PROBLEM TO WORK ON -
Only lines containing "tomcat" are wanted from the data below. Copy those lines.

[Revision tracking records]

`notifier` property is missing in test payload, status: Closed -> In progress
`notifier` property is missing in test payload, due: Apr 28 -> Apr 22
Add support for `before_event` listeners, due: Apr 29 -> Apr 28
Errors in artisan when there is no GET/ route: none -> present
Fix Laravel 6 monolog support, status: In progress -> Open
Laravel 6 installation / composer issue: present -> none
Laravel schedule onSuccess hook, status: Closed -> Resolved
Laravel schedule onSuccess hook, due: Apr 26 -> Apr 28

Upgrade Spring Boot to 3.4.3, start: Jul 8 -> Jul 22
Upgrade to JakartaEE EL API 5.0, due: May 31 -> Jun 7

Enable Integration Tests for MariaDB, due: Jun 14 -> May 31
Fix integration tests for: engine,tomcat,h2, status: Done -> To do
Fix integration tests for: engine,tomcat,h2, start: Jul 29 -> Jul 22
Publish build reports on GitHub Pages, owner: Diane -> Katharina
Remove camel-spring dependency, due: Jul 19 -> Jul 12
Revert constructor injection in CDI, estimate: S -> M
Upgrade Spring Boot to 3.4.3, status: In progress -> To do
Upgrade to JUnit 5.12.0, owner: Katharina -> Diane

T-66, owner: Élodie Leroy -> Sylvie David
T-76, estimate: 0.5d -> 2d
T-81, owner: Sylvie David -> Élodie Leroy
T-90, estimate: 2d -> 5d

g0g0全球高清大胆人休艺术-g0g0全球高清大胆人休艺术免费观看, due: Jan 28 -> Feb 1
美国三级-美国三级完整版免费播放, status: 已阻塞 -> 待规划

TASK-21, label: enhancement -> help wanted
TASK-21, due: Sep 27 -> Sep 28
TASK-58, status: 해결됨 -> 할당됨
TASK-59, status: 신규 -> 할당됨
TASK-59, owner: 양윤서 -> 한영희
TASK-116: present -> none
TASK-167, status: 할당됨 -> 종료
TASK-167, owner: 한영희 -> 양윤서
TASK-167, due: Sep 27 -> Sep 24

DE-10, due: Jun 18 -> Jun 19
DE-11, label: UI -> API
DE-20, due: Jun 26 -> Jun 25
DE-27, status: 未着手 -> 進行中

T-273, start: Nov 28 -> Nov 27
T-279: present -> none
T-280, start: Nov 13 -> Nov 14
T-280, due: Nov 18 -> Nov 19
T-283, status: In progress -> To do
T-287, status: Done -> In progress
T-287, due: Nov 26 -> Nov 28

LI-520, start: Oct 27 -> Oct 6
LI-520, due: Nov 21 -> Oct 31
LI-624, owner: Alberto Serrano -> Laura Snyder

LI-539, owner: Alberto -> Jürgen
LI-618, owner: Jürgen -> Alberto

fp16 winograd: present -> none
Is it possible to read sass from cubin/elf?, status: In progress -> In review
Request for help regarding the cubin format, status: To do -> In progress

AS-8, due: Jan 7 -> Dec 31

ANSWER AREA -
Fix integration tests for: engine,tomcat,h2, status: Done -> To do
Fix integration tests for: engine,tomcat,h2, start: Jul 29 -> Jul 22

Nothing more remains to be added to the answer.